Items from a dataset
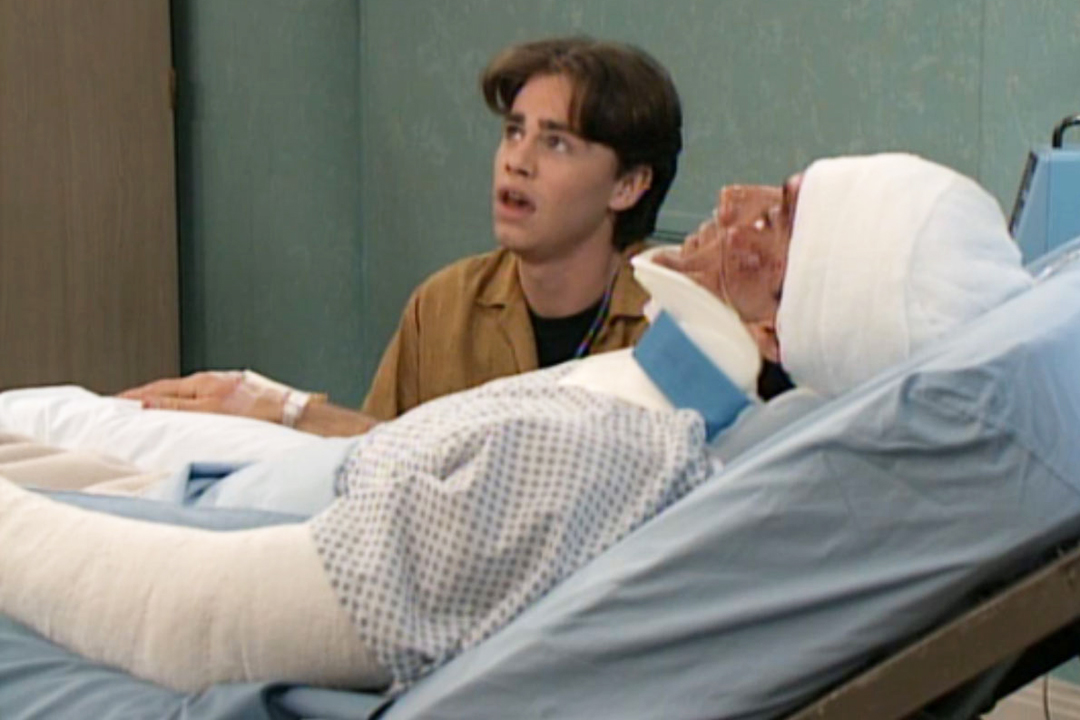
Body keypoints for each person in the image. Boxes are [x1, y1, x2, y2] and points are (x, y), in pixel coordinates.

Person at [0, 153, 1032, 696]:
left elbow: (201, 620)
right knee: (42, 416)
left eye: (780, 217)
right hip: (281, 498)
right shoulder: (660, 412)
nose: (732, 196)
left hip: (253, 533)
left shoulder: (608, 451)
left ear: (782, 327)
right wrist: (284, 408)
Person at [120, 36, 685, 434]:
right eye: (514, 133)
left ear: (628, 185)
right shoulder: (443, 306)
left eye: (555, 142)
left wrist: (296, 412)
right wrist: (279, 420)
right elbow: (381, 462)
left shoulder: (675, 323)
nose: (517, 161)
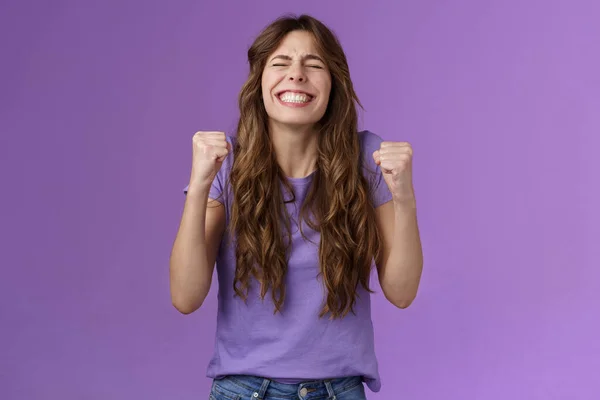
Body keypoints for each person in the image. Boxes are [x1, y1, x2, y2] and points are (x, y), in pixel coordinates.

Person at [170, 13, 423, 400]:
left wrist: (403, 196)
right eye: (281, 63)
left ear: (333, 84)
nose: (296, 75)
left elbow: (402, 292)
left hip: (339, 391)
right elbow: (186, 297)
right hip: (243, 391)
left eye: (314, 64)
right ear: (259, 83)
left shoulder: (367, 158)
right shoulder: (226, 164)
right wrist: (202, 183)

- [WHAT THE TASK ASKS] Using the data above, count the lines where "elbow" appears. Reply with the number only.

- [RESPONSE FOR THIS EXERCISE] 4